I ran it by Neil Newhouse, co-founder of Public Opinion Strategies, a prominent national GOP polling firm that worked for Mitt Romney in 2012.
"Ha," he says, "I'm not sure that fits with the folks supporting Trump . . . seems like most wear their support with pride!"
No argument, but could something else going on?
Newhouse concedes there might be an "under-represented" Trump vote due to conventional polling schemes.
Most good pollsters use patterns and voters in past GOP primaries to build their samples. But, says Newhouse, "I think it's entirely possible" Trump is attracting voters who never participated in primaries.
I ask Tim Malloy, a director of Quinnipiac University polling, about Trump's stealth voters. He tells me: "You may be right. You may be crazy."
He actually thinks Trump could have less support than polling shows.
A Q-poll earlier this month, which also had Trump well ahead, asked the question: "Is your mind made up?" Trump's support softened: 46 percent of his backers said their minds are made up, but 53 percent said they "might change."
So there's that.
A piece in the Atlantic last week said Trump is on track to do much better than his detractors think.
A main reason: His lead in "live" (telephone or face-to-face) polls is often in single digits, while his lead in Internet/automated polls is in double digits.

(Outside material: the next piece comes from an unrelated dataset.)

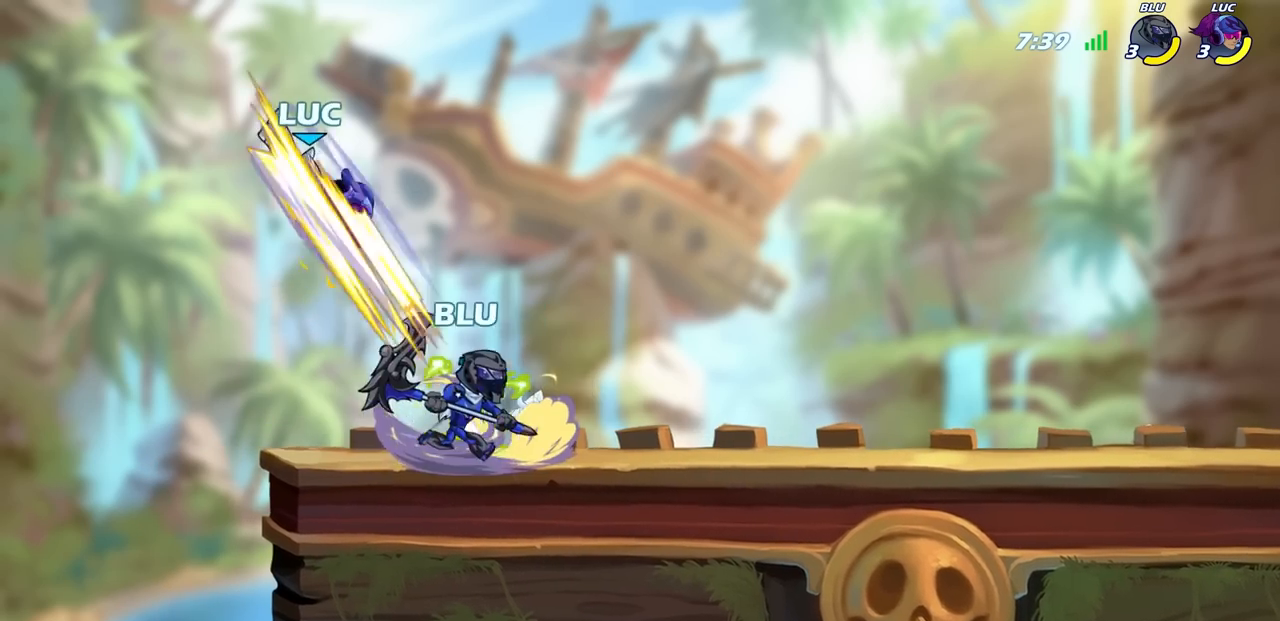
{"buttons": [], "left_stick": "right", "right_stick": "center", "events": [[33, "left_stick", "center"], [500, "left_stick", "right"]]}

In other words, as one political consultant put it, "People don't lie to machines."
If so, Trump might benefit from a reverse "Wilder effect."
Doug Wilder, you may recall, was running for governor of Virginia in 1989 with a double-digit lead; on Election Day, a Mason-Dixon poll had him up 10 points.
But Wilder, who is black, won by less than 1 percentage point, the discrepancy largely attributed to voters being reluctant to tell pollsters they wouldn't vote for an African-American.
(Originally this was the "Bradley effect." L.A. Mayor Tom Bradley, also black, led in polls in the 1982 race for California governor, but lost.)
So are some voters not telling pollsters that they would vote for Trump?
In an election cycle like nobody's seen, all things seem plausible.